DOCUMENT SEGMENT Block Start

Textile – An underperformed sector

Textile – An underperformed sector

Textile, being one of the major components of the Pakistan economy, makes up around 8.5 per cent of GDP and contribute around 60 per cent to the country’s total exports.

However, the sector underperformed during the last few years, owing to the intermittent power outages, high manufacturing costs and the lack of research and development (R&D) work.

The cost of doing business has significantly increased in the last couple of years’ that not only resulted in trimming of earnings, but also made it difficult for the exporters to compete in the international market, especially with the regional peers.

The industrialists make alternative arrangements with additional costs because of the power and gas shortages. During the last few months, momentum has been built, while the new government should make efforts to support the textile sector through ensuring uninterrupted power and gas supplies at affordable rates.

Besides, the exporters were confronted with certain other challenges such as shortage of containers and unavailability of vessels. These problems are manageable, but the constant rise in fuel prices adversely impacts the businesses. Pakistan exports a diverse range of textile products from raw cotton to readymade garments, but the textile sector exports remained on the downward trajectory.

The Textile Policy 2021/25 aims at increasing exports to over $25 billion by 2025 and $50 billion by 2030 against $16.05 billion, at present, but achieving these ambitious targets remained a gigantic challenge for the new government.

The global textile trade was recorded at $610.19 billion with a compound annual growth rate (CAGR) of 6.6 per cent. China dominated the global market for textile sector exports, accounting for over 32 per cent of exports worth $266 billion. Currently, Pakistan’s share is 1.7 per cent in the world textile trade, which is likely to be increased to 3 per cent and the world’s textile exports are expected to reach $843.35 billion by 2025.

The new government, after coming into power, needs to take tangible measures by promoting high value-added products such as readymade garments and knitwear to get the attention of the foreign buyers.

Since 2020, the Covid-19 pandemic has played havoc with the Pakistan economy, and, at the same time, it has offered a window of opportunity to tap the actual potential of the textile sector after substantial value addition. This is only possible if the upcoming government makes efforts to overcome the challenges the sector is confronted with.

Analysts expect the earnings of textile companies to remain robust in the near term with the rupee depreciation and higher offtakes, as the global economies started reaching the pre-Covid levels and could keep the sector in the limelight. Hence, a bullish stance on the sector can be taken where any dip in the prices will provide an opportunity to take exposure in textiles.

DOCUMENT SEGMENT Block End
PROVIDED DATA Block Start

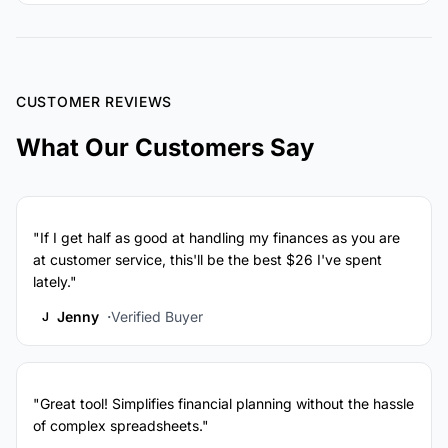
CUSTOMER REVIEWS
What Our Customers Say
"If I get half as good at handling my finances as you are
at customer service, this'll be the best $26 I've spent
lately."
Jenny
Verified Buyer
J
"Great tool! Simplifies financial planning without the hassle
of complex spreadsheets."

PROVIDED DATA Block End
PROVIDED DATA Block Start

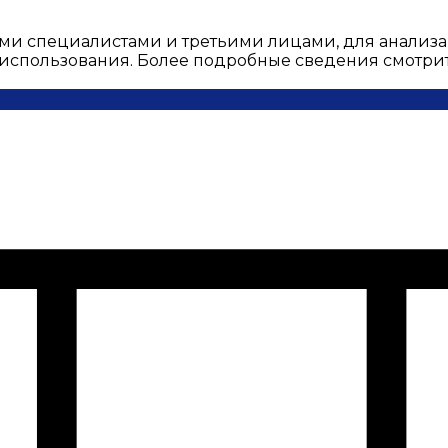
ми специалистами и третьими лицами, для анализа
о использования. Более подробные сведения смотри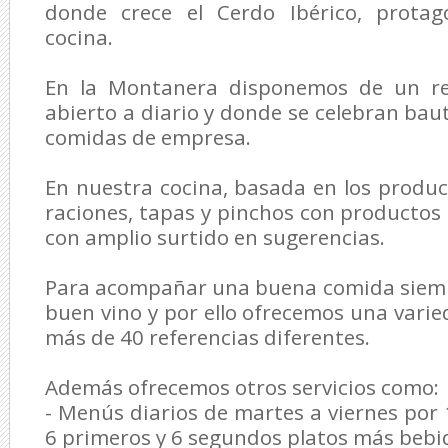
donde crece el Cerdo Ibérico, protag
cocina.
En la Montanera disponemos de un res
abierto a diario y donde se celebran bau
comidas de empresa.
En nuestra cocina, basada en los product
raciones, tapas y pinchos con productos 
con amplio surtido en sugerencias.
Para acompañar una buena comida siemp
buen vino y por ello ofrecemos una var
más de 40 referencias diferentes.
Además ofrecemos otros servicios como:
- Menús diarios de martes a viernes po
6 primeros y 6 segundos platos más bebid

PROVIDED DATA Block End

EXERCISE SET:
#1 According to the article on Pakistan's textile sector, what share of the country's total exports does textile contribute?
#2 Resume the article on Pakistan's textile sector, picking up after its final sentence.

RESULTS BY TASK:
#1 Around 60 percent.

#2
Another factor that needs immediate attention is the use of innovative tools so that the country can maintain its share in world trade. Pakistan needs to enhance the world share through innovation and research and development. Similarly, Pakistani textiles have the longest production chain with inherent potential for value addition at each stage of processing from cotton to ginning, spinning, fabric, processing, made-ups and garments.

The textile sector is facing immense problems due to the inconsistent and inefficient policies of the successive governments and needs immediate attention to overcome such challenges.

The analysts believe the textile industry should focus on the quality and volume of the raw material, i.e., cotton, whose quality is very poor. Over the last two decades, the area under cotton cultivation has reduced. The problem is not only the reduction in the cultivation area, but also contamination and poor quality.

To increase cotton production, the farmers should be provided high-yielding seeds, which will bring more profitability.  Provision of such seeds is possible after necessary research and innovation regarding the seed quality is carried out. To realise the true potential of the sector and to improve the quality of cotton, there is a dire need to invest in machinery, enhanced skill set and product development, while consistent and efficient government policies will help achieve this target.

Pakistan lacks linkage between research organisations and industry, which resulted in a low quality of cotton in comparison to the rest of the region. Owing to low profitability, the farmers are shifting to other cash crops. The rupee depreciation, increasing interest rates, double-digit inflation, and the rising cost of doing business and raw materials have also placed major obstacles against the country.

The next government would have to take immediate initiatives to safeguard the domestic industry, which is the highest foreign exchange earner and provides employment opportunities to the people. In this highly competitive world, the textile sector of Pakistan needs to improve supply chain, productivity and maximise value-addition for survival.